**WORK ITEM**
Reproduce every line of the records below, word for word and in the same order.

Top of RECORD EXTRACTS

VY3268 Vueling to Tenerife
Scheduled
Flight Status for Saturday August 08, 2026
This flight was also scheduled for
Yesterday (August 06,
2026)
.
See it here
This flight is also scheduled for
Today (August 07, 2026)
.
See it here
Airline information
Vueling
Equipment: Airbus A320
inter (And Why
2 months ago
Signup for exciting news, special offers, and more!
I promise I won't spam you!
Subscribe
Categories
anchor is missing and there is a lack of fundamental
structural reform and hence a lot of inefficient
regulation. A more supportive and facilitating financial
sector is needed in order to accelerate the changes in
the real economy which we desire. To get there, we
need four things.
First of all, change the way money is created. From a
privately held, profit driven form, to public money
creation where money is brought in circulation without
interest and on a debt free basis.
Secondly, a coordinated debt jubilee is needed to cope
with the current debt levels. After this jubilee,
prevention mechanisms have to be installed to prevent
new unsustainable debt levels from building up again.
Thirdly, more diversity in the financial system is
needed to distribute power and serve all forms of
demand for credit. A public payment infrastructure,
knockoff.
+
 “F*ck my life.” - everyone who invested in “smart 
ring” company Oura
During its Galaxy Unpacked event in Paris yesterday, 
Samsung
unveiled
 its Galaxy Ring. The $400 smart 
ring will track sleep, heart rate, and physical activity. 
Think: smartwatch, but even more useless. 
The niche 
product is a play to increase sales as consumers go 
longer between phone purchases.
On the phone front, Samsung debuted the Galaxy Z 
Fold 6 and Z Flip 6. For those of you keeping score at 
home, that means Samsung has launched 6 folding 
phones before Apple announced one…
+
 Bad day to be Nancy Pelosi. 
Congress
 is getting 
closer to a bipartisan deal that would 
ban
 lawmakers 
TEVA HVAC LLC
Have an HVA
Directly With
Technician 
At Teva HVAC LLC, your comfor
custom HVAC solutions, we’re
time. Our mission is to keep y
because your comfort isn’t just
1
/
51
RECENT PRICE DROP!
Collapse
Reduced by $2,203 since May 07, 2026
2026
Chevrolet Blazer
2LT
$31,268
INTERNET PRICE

Bottom of RECORD EXTRACTS

**ANSWER TO THIS TASK**
VY3268 Vueling to Tenerife
Scheduled
Flight Status for Saturday August 08, 2026
This flight was also scheduled for
Yesterday (August 06,
2026)
.
See it here
This flight is also scheduled for
Today (August 07, 2026)
.
See it here
Airline information
Vueling
Equipment: Airbus A320
inter (And Why
2 months ago
Signup for exciting news, special offers, and more!
I promise I won't spam you!
Subscribe
Categories
anchor is missing and there is a lack of fundamental
structural reform and hence a lot of inefficient
regulation. A more supportive and facilitating financial
sector is needed in order to accelerate the changes in
the real economy which we desire. To get there, we
need four things.
First of all, change the way money is created. From a
privately held, profit driven form, to public money
creation where money is brought in circulation without
interest and on a debt free basis.
Secondly, a coordinated debt jubilee is needed to cope
with the current debt levels. After this jubilee,
prevention mechanisms have to be installed to prevent
new unsustainable debt levels from building up again.
Thirdly, more diversity in the financial system is
needed to distribute power and serve all forms of
demand for credit. A public payment infrastructure,
knockoff.
+
 “F*ck my life.” - everyone who invested in “smart 
ring” company Oura
During its Galaxy Unpacked event in Paris yesterday, 
Samsung
unveiled
 its Galaxy Ring. The $400 smart 
ring will track sleep, heart rate, and physical activity. 
Think: smartwatch, but even more useless. 
The niche 
product is a play to increase sales as consumers go 
longer between phone purchases.
On the phone front, Samsung debuted the Galaxy Z 
Fold 6 and Z Flip 6. For those of you keeping score at 
home, that means Samsung has launched 6 folding 
phones before Apple announced one…
+
 Bad day to be Nancy Pelosi. 
Congress
 is getting 
closer to a bipartisan deal that would 
ban
 lawmakers 
TEVA HVAC LLC
Have an HVA
Directly With
Technician 
At Teva HVAC LLC, your comfor
custom HVAC solutions, we’re
time. Our mission is to keep y
because your comfort isn’t just
1
/
51
RECENT PRICE DROP!
Collapse
Reduced by $2,203 since May 07, 2026
2026
Chevrolet Blazer
2LT
$31,268
INTERNET PRICE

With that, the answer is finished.